## Requirement
When you set down the entries, keep every word exactly as it is but drop the pictures.

________________________

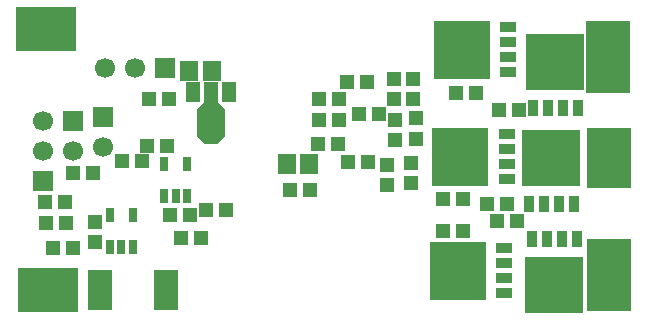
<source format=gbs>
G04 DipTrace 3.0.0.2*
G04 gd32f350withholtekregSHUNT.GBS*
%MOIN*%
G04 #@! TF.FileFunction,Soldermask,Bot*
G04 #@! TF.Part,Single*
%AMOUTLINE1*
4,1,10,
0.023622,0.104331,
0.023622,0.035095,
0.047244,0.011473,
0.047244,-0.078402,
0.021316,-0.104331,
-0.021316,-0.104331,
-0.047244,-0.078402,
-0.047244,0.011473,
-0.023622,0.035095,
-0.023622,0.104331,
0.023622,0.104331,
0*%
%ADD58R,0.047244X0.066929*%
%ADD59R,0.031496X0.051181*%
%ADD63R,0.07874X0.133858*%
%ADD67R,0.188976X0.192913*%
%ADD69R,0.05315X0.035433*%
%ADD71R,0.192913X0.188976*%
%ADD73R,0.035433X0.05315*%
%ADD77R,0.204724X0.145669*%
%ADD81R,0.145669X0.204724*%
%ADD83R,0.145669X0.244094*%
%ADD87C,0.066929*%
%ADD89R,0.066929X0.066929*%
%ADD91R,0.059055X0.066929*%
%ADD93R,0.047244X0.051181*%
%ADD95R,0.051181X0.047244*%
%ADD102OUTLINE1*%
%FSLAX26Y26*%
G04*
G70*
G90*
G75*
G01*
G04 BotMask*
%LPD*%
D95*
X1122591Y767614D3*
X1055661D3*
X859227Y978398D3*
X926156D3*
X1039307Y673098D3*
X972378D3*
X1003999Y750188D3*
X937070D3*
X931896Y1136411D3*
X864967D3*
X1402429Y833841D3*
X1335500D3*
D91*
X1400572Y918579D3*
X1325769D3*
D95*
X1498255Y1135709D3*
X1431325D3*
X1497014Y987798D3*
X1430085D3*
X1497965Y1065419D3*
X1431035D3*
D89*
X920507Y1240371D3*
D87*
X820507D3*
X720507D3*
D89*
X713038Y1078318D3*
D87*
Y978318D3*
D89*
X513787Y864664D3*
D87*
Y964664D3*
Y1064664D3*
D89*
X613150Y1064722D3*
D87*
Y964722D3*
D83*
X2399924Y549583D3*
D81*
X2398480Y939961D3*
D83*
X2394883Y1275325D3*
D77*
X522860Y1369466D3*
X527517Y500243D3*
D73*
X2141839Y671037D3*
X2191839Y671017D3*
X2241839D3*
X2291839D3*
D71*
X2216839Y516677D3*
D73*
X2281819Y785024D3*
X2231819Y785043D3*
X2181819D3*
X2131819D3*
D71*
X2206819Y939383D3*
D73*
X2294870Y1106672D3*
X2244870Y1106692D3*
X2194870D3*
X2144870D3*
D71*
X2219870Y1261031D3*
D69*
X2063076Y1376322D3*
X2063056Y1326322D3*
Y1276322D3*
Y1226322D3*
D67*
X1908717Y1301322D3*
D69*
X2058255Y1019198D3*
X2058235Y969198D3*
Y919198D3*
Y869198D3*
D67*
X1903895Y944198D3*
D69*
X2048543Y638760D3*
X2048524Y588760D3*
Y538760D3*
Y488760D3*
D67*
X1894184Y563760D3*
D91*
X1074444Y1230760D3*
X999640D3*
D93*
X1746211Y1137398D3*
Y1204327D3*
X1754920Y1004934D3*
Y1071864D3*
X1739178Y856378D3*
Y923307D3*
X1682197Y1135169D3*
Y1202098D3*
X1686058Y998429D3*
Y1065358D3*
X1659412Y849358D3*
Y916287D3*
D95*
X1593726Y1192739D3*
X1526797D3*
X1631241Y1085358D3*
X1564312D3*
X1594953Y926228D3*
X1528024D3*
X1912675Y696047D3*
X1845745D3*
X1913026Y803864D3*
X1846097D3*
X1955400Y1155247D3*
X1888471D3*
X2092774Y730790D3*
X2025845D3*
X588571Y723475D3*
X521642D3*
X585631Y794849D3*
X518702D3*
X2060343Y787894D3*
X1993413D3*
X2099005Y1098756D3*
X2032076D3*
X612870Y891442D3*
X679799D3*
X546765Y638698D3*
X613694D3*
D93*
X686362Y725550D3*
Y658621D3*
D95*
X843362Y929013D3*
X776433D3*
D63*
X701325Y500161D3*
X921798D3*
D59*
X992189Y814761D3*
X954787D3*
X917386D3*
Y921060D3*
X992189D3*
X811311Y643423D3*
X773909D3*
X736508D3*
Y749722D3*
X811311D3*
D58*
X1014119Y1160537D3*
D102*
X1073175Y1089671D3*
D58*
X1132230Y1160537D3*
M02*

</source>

________________________

## Exercise response
<source format=gbs>
G04 DipTrace 3.0.0.2*
G04 gd32f350withholtekregSHUNT.GBS*
%MOIN*%
G04 #@! TF.FileFunction,Soldermask,Bot*
G04 #@! TF.Part,Single*
%AMOUTLINE1*
4,1,10,
0.023622,0.104331,
0.023622,0.035095,
0.047244,0.011473,
0.047244,-0.078402,
0.021316,-0.104331,
-0.021316,-0.104331,
-0.047244,-0.078402,
-0.047244,0.011473,
-0.023622,0.035095,
-0.023622,0.104331,
0.023622,0.104331,
0*%
%ADD58R,0.047244X0.066929*%
%ADD59R,0.031496X0.051181*%
%ADD63R,0.07874X0.133858*%
%ADD67R,0.188976X0.192913*%
%ADD69R,0.05315X0.035433*%
%ADD71R,0.192913X0.188976*%
%ADD73R,0.035433X0.05315*%
%ADD77R,0.204724X0.145669*%
%ADD81R,0.145669X0.204724*%
%ADD83R,0.145669X0.244094*%
%ADD87C,0.066929*%
%ADD89R,0.066929X0.066929*%
%ADD91R,0.059055X0.066929*%
%ADD93R,0.047244X0.051181*%
%ADD95R,0.051181X0.047244*%
%ADD102OUTLINE1*%
%FSLAX26Y26*%
G04*
G70*
G90*
G75*
G01*
G04 BotMask*
%LPD*%
D95*
X1122591Y767614D3*
X1055661D3*
X859227Y978398D3*
X926156D3*
X1039307Y673098D3*
X972378D3*
X1003999Y750188D3*
X937070D3*
X931896Y1136411D3*
X864967D3*
X1402429Y833841D3*
X1335500D3*
D91*
X1400572Y918579D3*
X1325769D3*
D95*
X1498255Y1135709D3*
X1431325D3*
X1497014Y987798D3*
X1430085D3*
X1497965Y1065419D3*
X1431035D3*
D89*
X920507Y1240371D3*
D87*
X820507D3*
X720507D3*
D89*
X713038Y1078318D3*
D87*
Y978318D3*
D89*
X513787Y864664D3*
D87*
Y964664D3*
Y1064664D3*
D89*
X613150Y1064722D3*
D87*
Y964722D3*
D83*
X2399924Y549583D3*
D81*
X2398480Y939961D3*
D83*
X2394883Y1275325D3*
D77*
X522860Y1369466D3*
X527517Y500243D3*
D73*
X2141839Y671037D3*
X2191839Y671017D3*
X2241839D3*
X2291839D3*
D71*
X2216839Y516677D3*
D73*
X2281819Y785024D3*
X2231819Y785043D3*
X2181819D3*
X2131819D3*
D71*
X2206819Y939383D3*
D73*
X2294870Y1106672D3*
X2244870Y1106692D3*
X2194870D3*
X2144870D3*
D71*
X2219870Y1261031D3*
D69*
X2063076Y1376322D3*
X2063056Y1326322D3*
Y1276322D3*
Y1226322D3*
D67*
X1908717Y1301322D3*
D69*
X2058255Y1019198D3*
X2058235Y969198D3*
Y919198D3*
Y869198D3*
D67*
X1903895Y944198D3*
D69*
X2048543Y638760D3*
X2048524Y588760D3*
Y538760D3*
Y488760D3*
D67*
X1894184Y563760D3*
D91*
X1074444Y1230760D3*
X999640D3*
D93*
X1746211Y1137398D3*
Y1204327D3*
X1754920Y1004934D3*
Y1071864D3*
X1739178Y856378D3*
Y923307D3*
X1682197Y1135169D3*
Y1202098D3*
X1686058Y998429D3*
Y1065358D3*
X1659412Y849358D3*
Y916287D3*
D95*
X1593726Y1192739D3*
X1526797D3*
X1631241Y1085358D3*
X1564312D3*
X1594953Y926228D3*
X1528024D3*
X1912675Y696047D3*
X1845745D3*
X1913026Y803864D3*
X1846097D3*
X1955400Y1155247D3*
X1888471D3*
X2092774Y730790D3*
X2025845D3*
X588571Y723475D3*
X521642D3*
X585631Y794849D3*
X518702D3*
X2060343Y787894D3*
X1993413D3*
X2099005Y1098756D3*
X2032076D3*
X612870Y891442D3*
X679799D3*
X546765Y638698D3*
X613694D3*
D93*
X686362Y725550D3*
Y658621D3*
D95*
X843362Y929013D3*
X776433D3*
D63*
X701325Y500161D3*
X921798D3*
D59*
X992189Y814761D3*
X954787D3*
X917386D3*
Y921060D3*
X992189D3*
X811311Y643423D3*
X773909D3*
X736508D3*
Y749722D3*
X811311D3*
D58*
X1014119Y1160537D3*
D102*
X1073175Y1089671D3*
D58*
X1132230Y1160537D3*
M02*

</source>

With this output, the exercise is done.